Quand les linges sales ne devraient plus se laver en famille

Signifiant régler une mésentente en privé, laver son linge sale en famille est une expression qui semble être apparue au XVIIIe siècle dans une lettre de Voltaire, parlant des poèmes de Frédéric II de Prusse et dans laquelle il déclarait : « Mon ami, à une autre fois. Voilà le roi qui m’envoie son linge sale à blanchir ». Plus tard, Napoléon aurait également utilisé une formulation similaire : « Il y a des histoires qui font que le linge sale ne doit se laver qu’en famille », en parlant des nombreux conflits qui l’opposaient à ses frères et sœurs et dont il ne souhaitait pas que le peuple tout entier ait connaissance.
Origine de l’expression laver son linge sale en famille
Autrefois, le linge se lavait au lavoir, en compagnie des autres femmes du voisinage et les commérages allaient bon train. L’endroit, dont le rôle social était extrêmement important, était parfait pour se tenir au courant des potins locaux et même des nouvelles du monde, lorsqu’elles arrivaient dans le coin.
Il permettait aussi aux femmes présentes de parler de leurs différends familiaux et donc de les ébruiter très largement. A noter qu’un secret n’est bien gardé que lorsque tous ceux qui le connaissent sont décédés.
Si je vous parle souvent en français ou même dans le vernaculaire, il se peut que vous m’ayez entendu dire : « Demandez à mon frère si je suis un voleur ! ». Cette expression, je l’avais moi-même entendue pour l’unique fois de la bouche de mon ami Glodel St. Fleur, il y a de cela 20 ans. Pensez-vous que mon frère aille vous répondre par l’affirmatif si vous lui demandez est-ce que je suis un voleur même lorsque je le serais ? Qu’il sache que je suis un fripon ou pas, il vous dira purement et simplement que mon frère est un homme honnête et qu’il n’est pas un voleur.
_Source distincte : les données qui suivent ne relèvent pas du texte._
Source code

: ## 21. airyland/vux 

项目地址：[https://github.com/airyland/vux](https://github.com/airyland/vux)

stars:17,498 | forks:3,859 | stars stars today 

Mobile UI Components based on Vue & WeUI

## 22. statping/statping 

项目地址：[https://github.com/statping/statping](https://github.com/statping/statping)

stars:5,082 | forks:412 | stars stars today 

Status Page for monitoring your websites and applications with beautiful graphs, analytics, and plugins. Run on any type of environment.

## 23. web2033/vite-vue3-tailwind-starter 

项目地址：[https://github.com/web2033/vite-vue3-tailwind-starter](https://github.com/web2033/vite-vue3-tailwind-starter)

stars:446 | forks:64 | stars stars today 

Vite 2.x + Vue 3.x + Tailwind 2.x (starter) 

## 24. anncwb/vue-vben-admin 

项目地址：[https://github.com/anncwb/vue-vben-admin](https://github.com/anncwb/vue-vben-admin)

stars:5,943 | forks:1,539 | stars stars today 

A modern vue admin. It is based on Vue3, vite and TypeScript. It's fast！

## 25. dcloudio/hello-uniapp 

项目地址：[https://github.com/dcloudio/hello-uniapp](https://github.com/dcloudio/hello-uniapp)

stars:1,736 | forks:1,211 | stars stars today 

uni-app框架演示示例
En effet, nous avons tous nos propres imperfections et notre propre talon d’Achille. Au nom de la loyauté, les gens de notre cercle intérieur pour lesquels nous comptons, ne dévoileront jamais nos secrets. Certains peuvent même être prêts à prendre une balle pour nous au lieu de nous scandaliser en dévoilant nos confidences.
Les conséquences d’une loyauté outrée
Un bon collègue à moi des T.P.T.C. répétait souvent que même dans l’indécence il y a une limite. En effet, il des âneries qu’on ne cautionne pas même pour les personnes qui nous sont les plus chères et les plus proches. Cautionner ces errements, c’est nous identifier à eux.
Peut-être, vous demandez-vous, quand la loyauté est-elle exagérée et ipso facto, a des retentissements. Il se peut que vous disiez que j’insère la politique dans tout ce que je fais ou dis. Vous avez sans doute raison, puisque, comme Aristote l’a dit, je suis comme vous d’ailleurs, un animal politique. La seule différence entre vous et moi, c’est que je choisis d’en parler à travers mes écrits tandis que vous, vous optez pour le silence.
Si vous habitez aux Etats Unis ou si vous suivez la politique américaine de quelque coin de la terre que vous soyez, vous savez que c’est la pagaille à la Maison Blanche depuis l’élection de Donald Trump. Le monde a de moins en moins de respect pour ce pays qu’on appelle la superpuissance. Il n’est pas un jour, j’accentue, pas même un jour passé sans que le « président » ne commette une couillonnade. Pourtant, ses saints partisans le vénèrent plus qu’un dieu. Cela fait quoi d’eux ? Des aberrants, des inconséquents et des faibles d’esprit.
Le pire dans tout ça, c’est que vous avez des parlementaires (que ce soit en Haïti ou ici, je les appelle : parlez, menteurs !), des gens élus comme Donald Trump pour vérifier et balancer son pouvoir, qui font la sourde oreille à tout ce qu’il dit et qui avalisent toutes ses niaiseries. Bien souvent, je me demande si les républicains au congrès et au sénat américains sont des hommes de conviction et de dignité. Ont-ils la moindre idée du tort qu’ils font à eux-mêmes et au pays en optant pour le silence face aux conneries de Trump qu’ils défendent agressivement.
A la lumière de ce que nous venons de dire, et aussi en fonction des expériences que vous avez peut-être faites lorsque les bêtises de certaines personnes qui vous étaient proches retombaient sur vous après les avoir avalisées, nous présumons que vous serez d’accord avec nous si nous disons qu’il y a des circonstances où les linges sales ne devraient plus se laver en famille.